Bob Klein: You’ve already lost thousands of jobs with Pfizer. That’s only the beginning. If in fact you have one of the most regressive policies in the entire country, a policy of religious intolerance that is denying families access to future therapies for their families, the best scientists will leave. The best physicians will leave, along with companies. That’s not in the interest of your families or mine because we desperately need Michigan’s great scientists to advance medical research for all of our families’ benefit, for our future benefit, and for the jobs that Michigan really needs and can contribute to our country and the world in reducing human suffering.

And back to the opponent’s argument that sooner or later Michigan taxpayers are going to be asked for money?

Sen. George: So sure, if you want to spend hundreds of millions of dollars we can recruit more researchers to Michigan but the fact is we don’t have those resources today.

Prof. Morrison: You know, nothing that Tom just said and nothing that appears in their ads has anything to do with Prop 2.

Back in San Francisco, Bob Klein says while Californians voted to invest their tax money out there…here in the Great Lakes state:

Bob Klein: You’re not being faced with that decision. The only decision in Michigan is whether to allow research that would be allowed by the federal government.
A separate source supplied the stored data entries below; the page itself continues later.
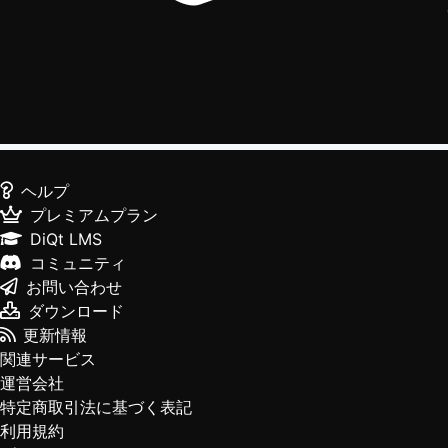
ヘルプ
プレミアムプラン
DiQt LMS
コミュニティ
お問い合わせ
ダウンロード
更新情報
関連サービス
運営会社
特定商取引法に基づく表記
利用規約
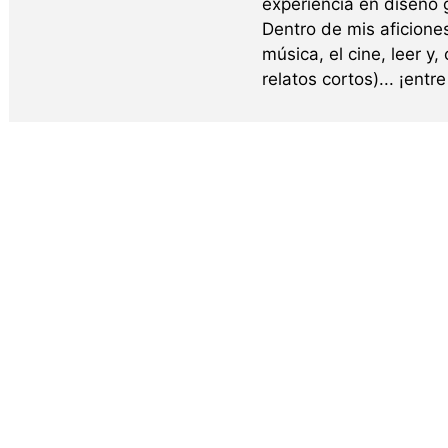
experiencia en diseño g
Dentro de mis aficione
música, el cine, leer y,
relatos cortos)... ¡ent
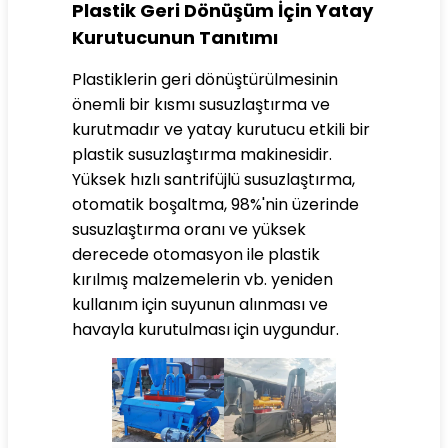
Plastik Geri Dönüşüm İçin Yatay
Kurutucunun Tanıtımı
Plastiklerin geri dönüştürülmesinin
önemli bir kısmı susuzlaştırma ve
kurutmadır ve yatay kurutucu etkili bir
plastik susuzlaştırma makinesidir.
Yüksek hızlı santrifüjlü susuzlaştırma,
otomatik boşaltma, 98%'nin üzerinde
susuzlaştırma oranı ve yüksek
derecede otomasyon ile plastik
kırılmış malzemelerin vb. yeniden
kullanım için suyunun alınması ve
havayla kurutulması için uygundur.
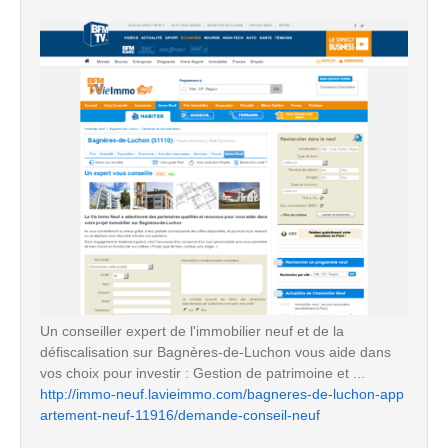
Un conseiller expert de l'immobilier neuf et de la
défiscalisation sur Bagnères-de-Luchon vous aide dans
vos choix pour investir : Gestion de patrimoine et ...
http://immo-neuf.lavieimmo.com/bagneres-de-luchon-app
artement-neuf-11916/demande-conseil-neuf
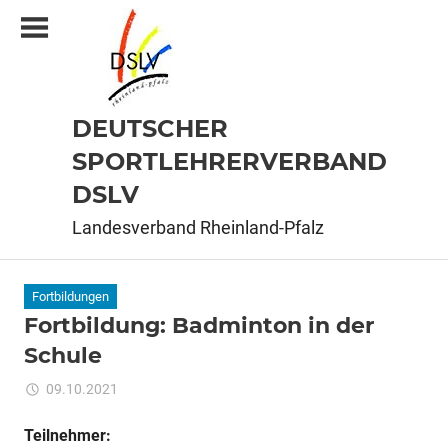
Zum
Inhalt
springen
DEUTSCHER
SPORTLEHRERVERBAND
DSLV
Landesverband Rheinland-Pfalz
Fortbildungen
Fortbildung: Badminton in der
Schule
für
09.10.2021
Kommentare deaktiviert
ixadmin
Fortbildung:
Badminton
Teilnehmer:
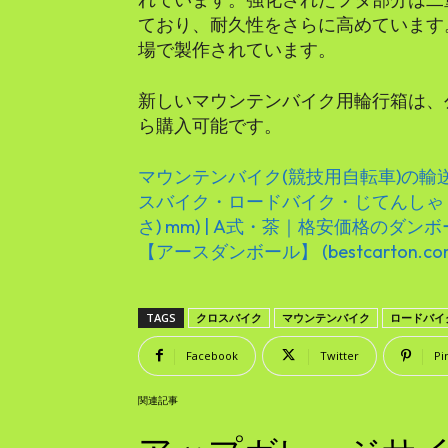
ており、耐久性をさらに高めています
場で製作されています。
新しいマウンテンバイク用輪行箱は、公
ら購入可能です。
マウンテンバイク(競技用自転車)の
スバイク・ロードバイク・じてんしゃ | 宅配
さ) mm) | A式・茶｜格安価格のダ
【アースダンボール】 (bestcarton.co
TAGS
クロスバイク
マウンテンバイク
ロードバイ
Facebook
Twitter
Pi
関連記事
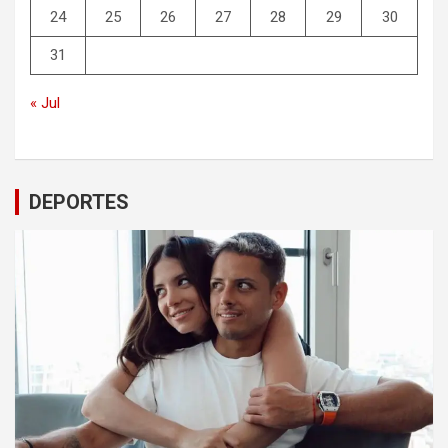
24
25
26
27
28
29
30
31
« Jul
DEPORTES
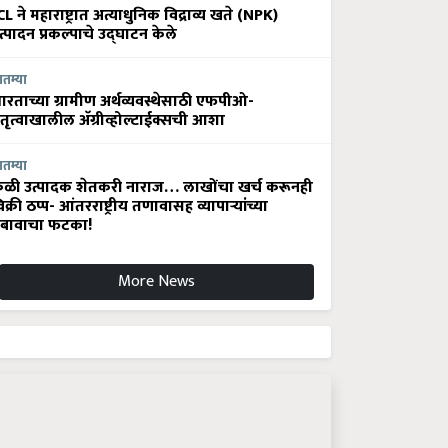
CL ने महाराष्ट्रात अत्याधुनिक विद्राव्य खते (NPK)
त्पादन प्रकल्पाचे उद्घाटन केले
ातम्या
ारताच्या ग्रामीण अर्थव्यवस्थेसाठी एफपीओ-
ेतृत्वाखालील अ‍ॅग्रीव्होल्टाईक्सची आशा
ातम्या
ेळी उत्पादक शेतकरी नाराज… लाखोंचा खर्च करूनही
िक्री ठप्प- आंतरराष्ट्रीय तणावासह व्यापाऱ्यांच्या
बावाचा फटका!
More News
So you’re being put forth a conservative option of just allowing what the federal government allows and that means that Michigan could also receive federal research aid, coming into the state.
Wilson: And that research could go on.
Klein: And that research could go on and with that research going on, instead of companies like Pfizer leaving Michigan, you could keep research jobs and biotech jobs in Michigan, really high value jobs that are important to every state’s economy.

One of the opposition’s latest TV ads suggests this proposition might open the door to human cloning. Experts agree this kind of research has nothing to do with that. Cloning is already illegal in Michigan and elsewhere. Prop 2 does nothing to change that.